Examine Barker’s use of the term “fear” after the three-minute mark, and how he calls out O’Donnell’s homophobia as an unacknowledged fear of sexual difference. We don’t tend to equate social phobias and prejudices with the explicit objects of fear presented in fantastical horror films, but Barker’s work explores this territory repeatedly.

In his short story “The Forbidden,” adapted as Candyman, Barker makes the object of fear someone who resides in an economically impoverished tenement, thus dealing head-on with class-based prejudice. In Nightbreed, Barker uses a monster underground as a sledgehammer of a metaphor for social pariahs, making the outcasts the heroes of the story and staging an inter-species romance at its center (an aspect of the film reportedly emphasized in the recently released director’s cut). In a less coherent representation of sexual minorities, Barker’s costuming for Hellraiser’s cenobites was inspired by BDSM culture.

To varying degrees, Barker’s work uses the potential for allegory in genre filmmaking in order to explore layers of fear both evident and unacknowledged.

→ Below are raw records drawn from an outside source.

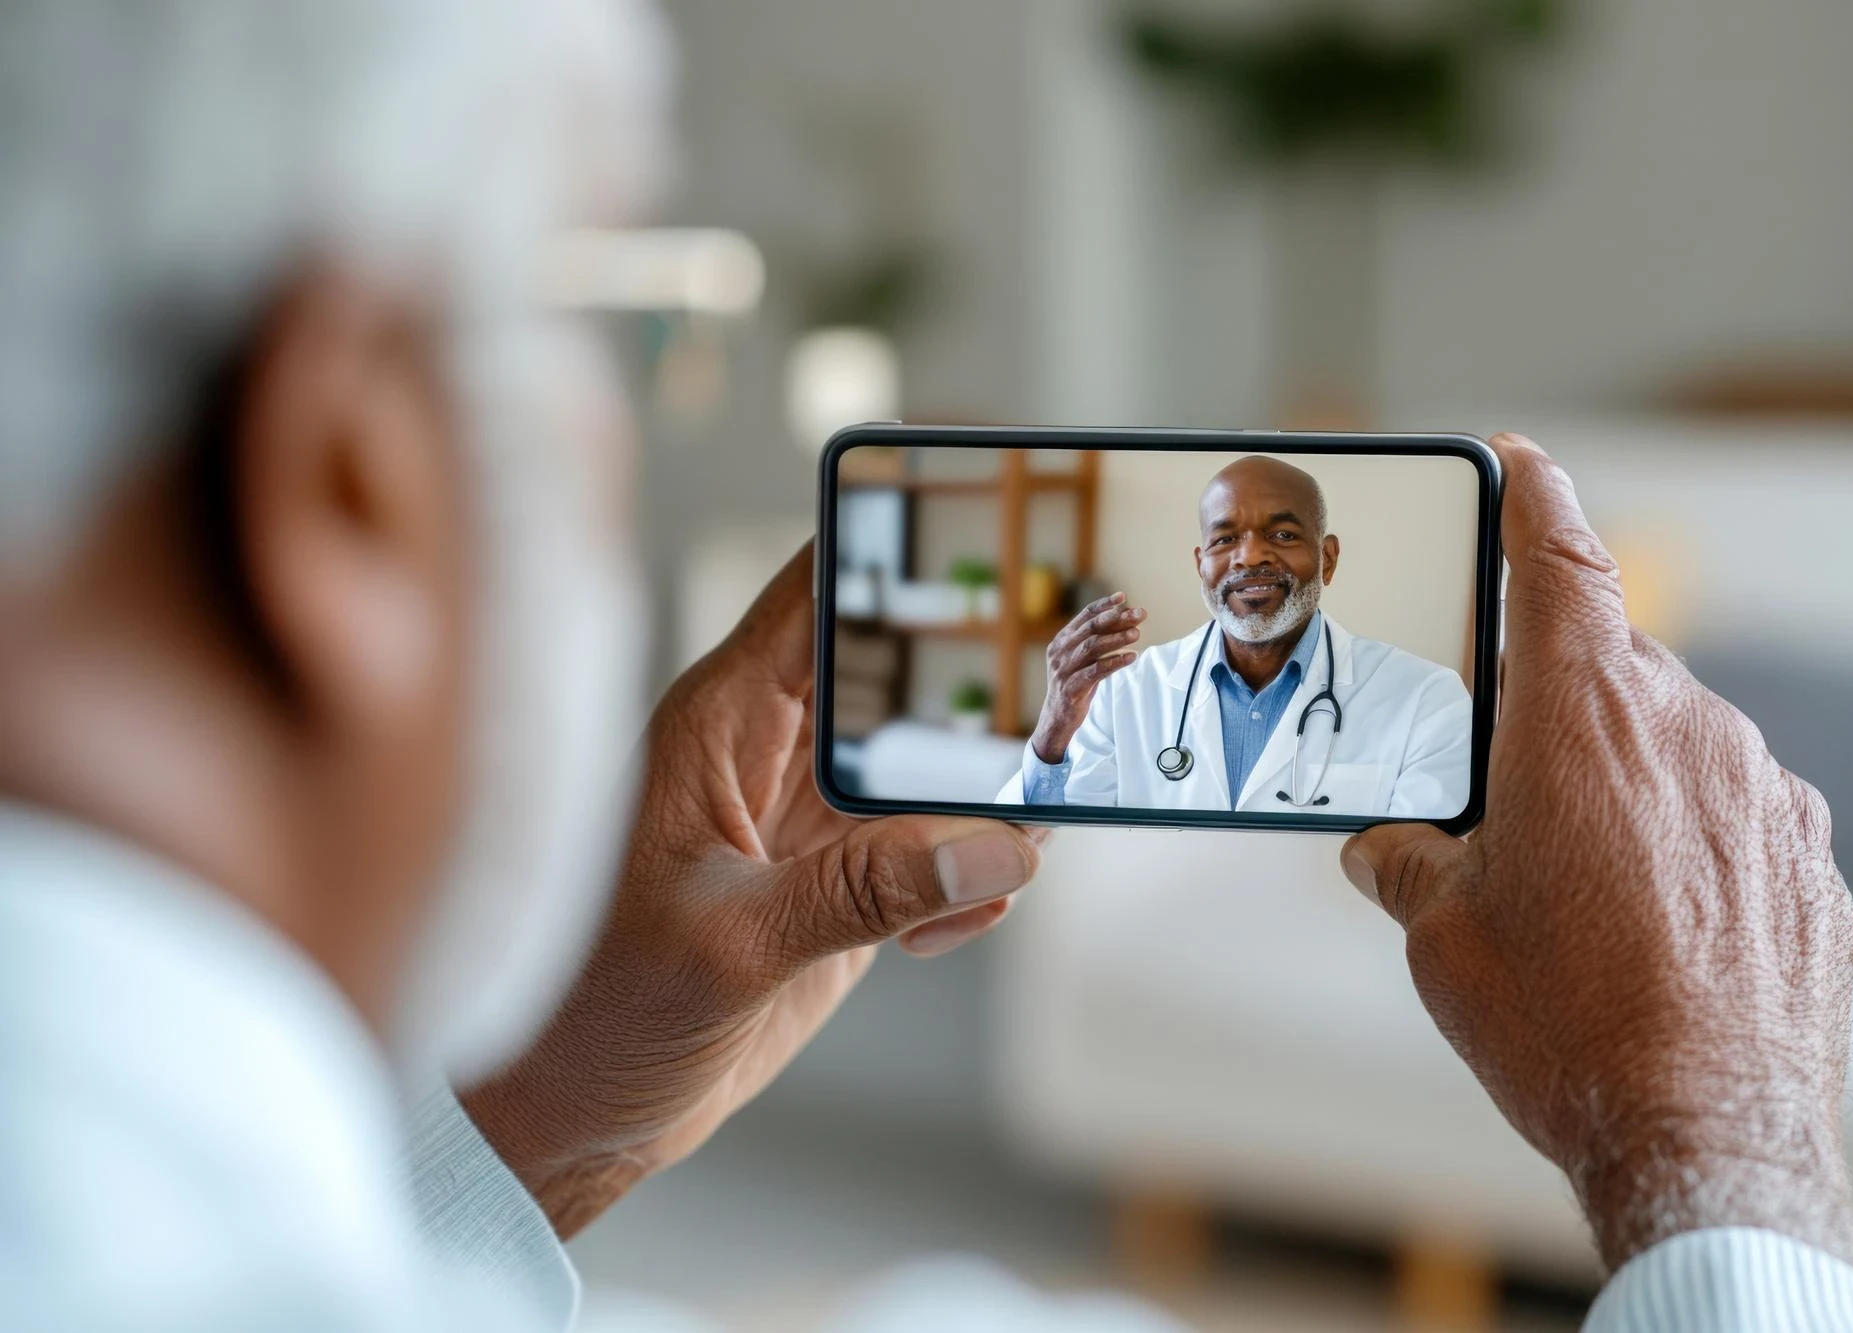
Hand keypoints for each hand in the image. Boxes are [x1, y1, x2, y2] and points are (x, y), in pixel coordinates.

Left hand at [461, 544, 1041, 1236]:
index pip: (817, 594)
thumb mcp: (734, 945)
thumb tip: (997, 850)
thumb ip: (865, 893)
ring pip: (925, 769)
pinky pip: (928, 855)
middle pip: (897, 676)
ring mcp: (805, 820)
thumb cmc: (594, 1015)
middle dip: (977, 692)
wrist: (572, 1117)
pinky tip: (955, 926)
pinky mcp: (834, 886)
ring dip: (982, 804)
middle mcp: (767, 754)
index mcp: (718, 724)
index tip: (989, 522)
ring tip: (1027, 837)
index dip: (896, 546)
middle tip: (1062, 712)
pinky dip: (963, 882)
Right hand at [1029, 593, 1144, 763]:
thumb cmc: (1075, 683)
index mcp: (1061, 640)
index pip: (1084, 616)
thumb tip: (1125, 619)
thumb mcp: (1082, 659)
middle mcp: (1060, 652)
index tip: (1123, 598)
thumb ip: (1096, 640)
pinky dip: (1114, 662)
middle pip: (1091, 628)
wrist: (1057, 716)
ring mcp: (1064, 670)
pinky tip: (1131, 657)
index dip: (1104, 605)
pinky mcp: (1071, 687)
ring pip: (1092, 647)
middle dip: (1117, 619)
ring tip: (1137, 633)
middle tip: (1139, 614)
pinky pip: (1095, 671)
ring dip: (1117, 638)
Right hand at [1341, 434, 1852, 1275]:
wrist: (1705, 1139)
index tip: (1521, 459)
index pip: (1560, 562)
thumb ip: (1408, 860)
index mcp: (1582, 719)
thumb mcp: (1441, 934)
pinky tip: (1655, 932)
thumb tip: (1386, 846)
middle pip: (1611, 672)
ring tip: (1584, 897)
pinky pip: (1737, 820)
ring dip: (1626, 788)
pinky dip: (1690, 847)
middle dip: (1556, 712)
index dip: (1535, 497)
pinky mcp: (1811, 867)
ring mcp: (1768, 797)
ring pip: (1678, 748)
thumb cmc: (1563, 1025)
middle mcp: (1689, 732)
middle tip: (1507, 795)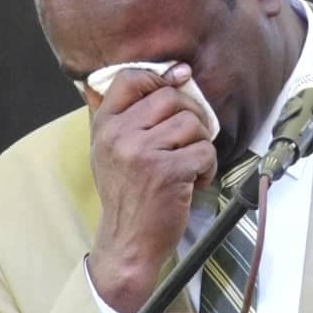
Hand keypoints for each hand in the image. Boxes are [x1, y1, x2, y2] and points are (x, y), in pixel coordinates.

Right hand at [85, 64, 216, 312]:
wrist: (127, 242)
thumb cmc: (127, 196)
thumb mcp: (110, 151)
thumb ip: (126, 113)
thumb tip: (171, 71)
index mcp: (105, 126)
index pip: (130, 78)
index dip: (159, 77)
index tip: (177, 84)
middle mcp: (119, 135)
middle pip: (171, 97)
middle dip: (191, 117)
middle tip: (189, 141)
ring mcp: (143, 153)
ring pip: (192, 123)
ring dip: (200, 145)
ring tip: (190, 165)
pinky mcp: (168, 172)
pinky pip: (205, 151)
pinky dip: (207, 167)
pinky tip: (194, 181)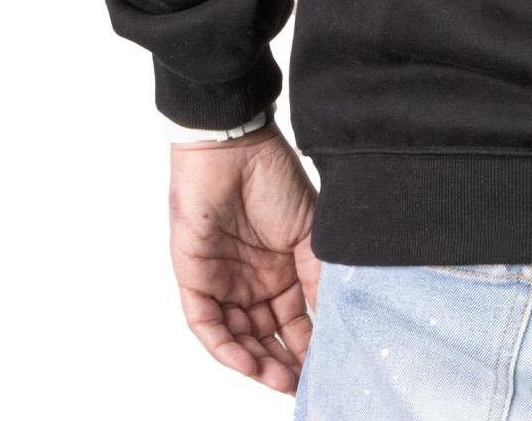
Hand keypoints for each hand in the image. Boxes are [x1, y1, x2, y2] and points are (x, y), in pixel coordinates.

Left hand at [169, 123, 321, 393]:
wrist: (233, 146)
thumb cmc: (273, 177)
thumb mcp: (310, 230)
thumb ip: (318, 274)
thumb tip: (336, 316)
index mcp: (281, 269)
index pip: (294, 320)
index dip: (307, 347)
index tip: (325, 368)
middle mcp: (251, 281)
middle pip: (265, 336)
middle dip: (282, 365)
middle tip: (300, 386)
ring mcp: (222, 281)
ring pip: (236, 337)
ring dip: (255, 363)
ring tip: (279, 382)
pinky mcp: (195, 277)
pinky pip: (207, 323)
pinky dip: (225, 347)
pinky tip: (248, 363)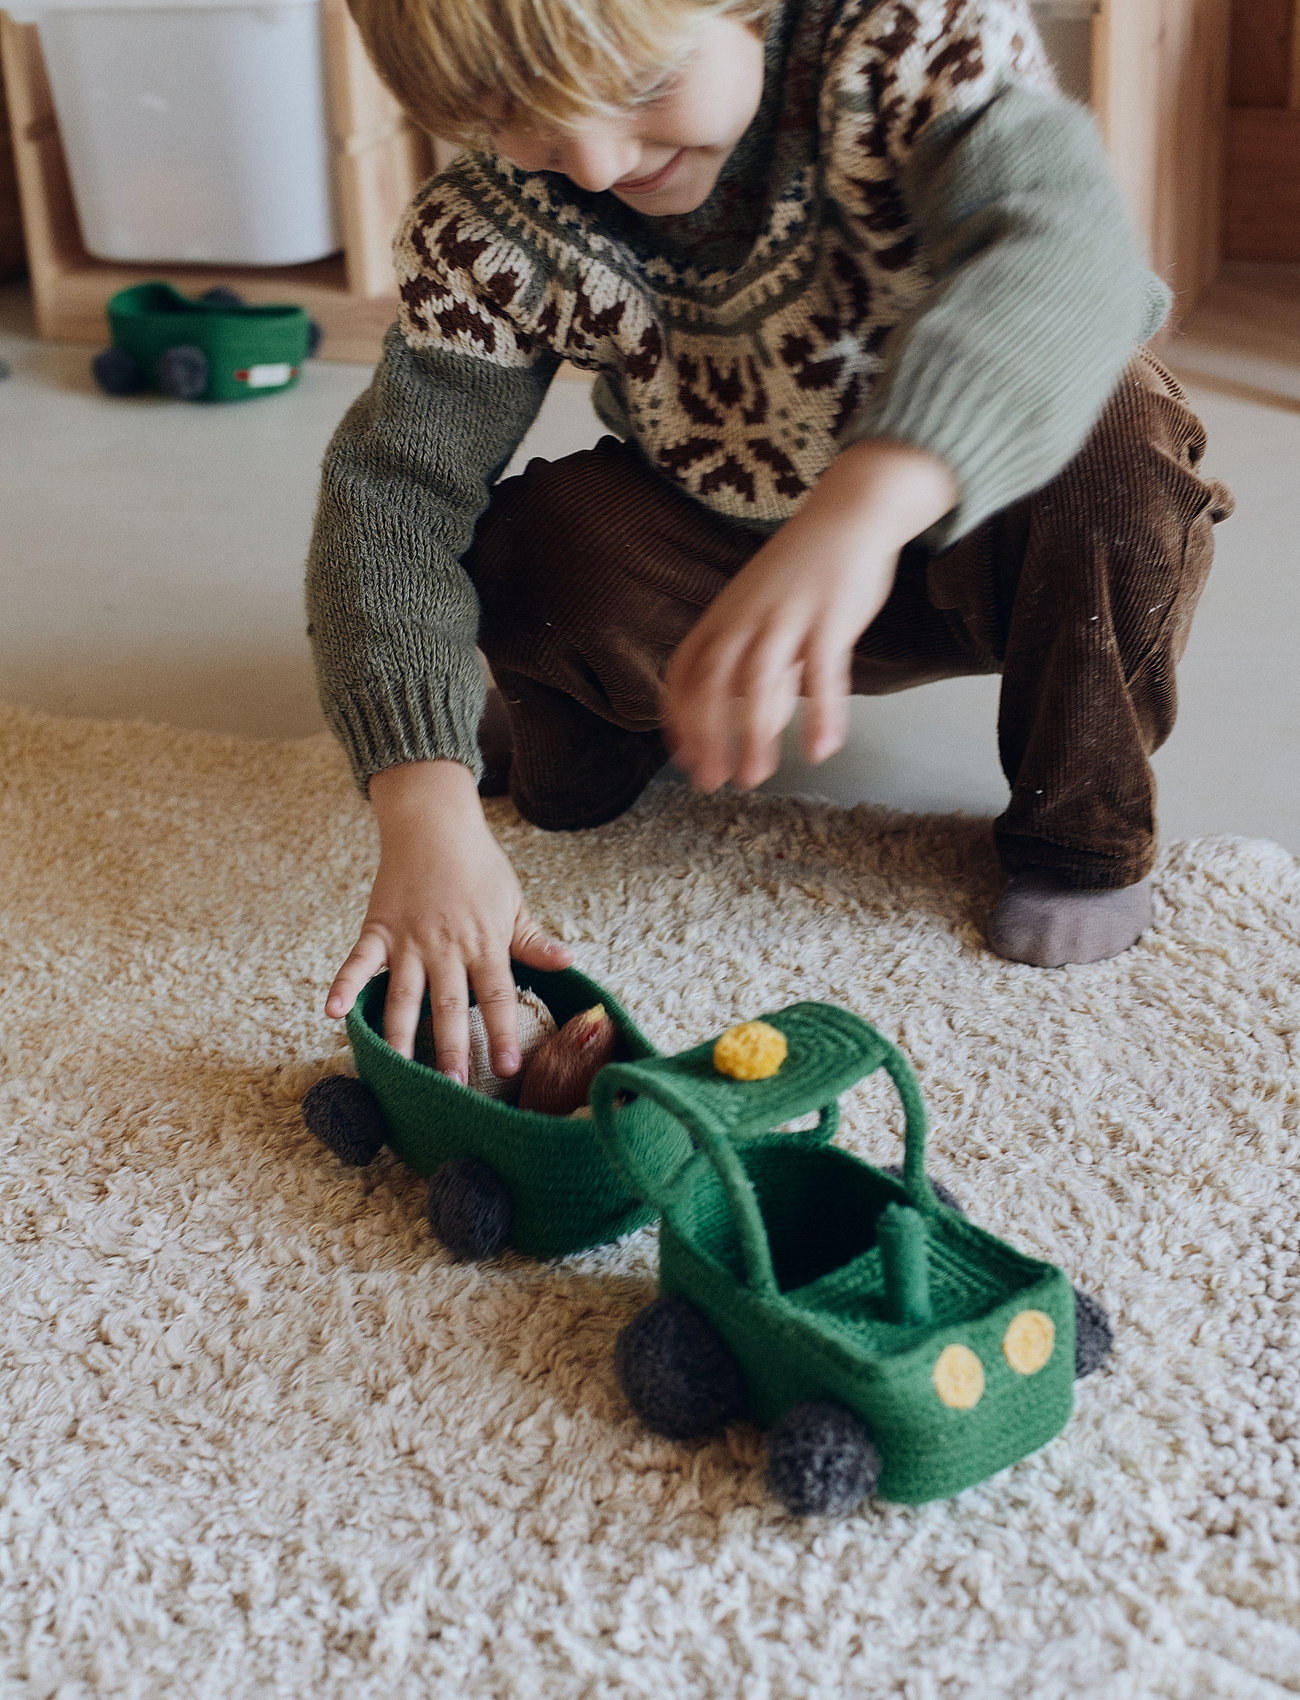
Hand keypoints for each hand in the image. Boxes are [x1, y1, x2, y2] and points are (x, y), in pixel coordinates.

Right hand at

Final Thoughts: Time is Kind to Generic Work

This statement is certainly true for Barker, whose Hellraiser has only grown in stature since it made its debut as a curious cinematic object 27 years ago. Nightbreed is enjoying a peak of reconsideration, with its director’s cut revealing a story that was far more invested in the lives of, and differences between, underground monsters than the slasher/action film it was misleadingly advertised to be. Works of genre, in particular, might be invisible in the present, but can reveal a sensibility ahead of their time in the future. Barker’s reputation has varied across his years of work within various media, but it is a reputation that has endured by the very fact that such a varied body of work exists.

Point being, time can do a lot of good for art, and works that are ignored or misunderstood now can become vitally important in the future. If your work doesn’t connect now, don’t fret. Keep going back to your equivalent of a backyard puppet theater and make more art, in whatever form you see fit.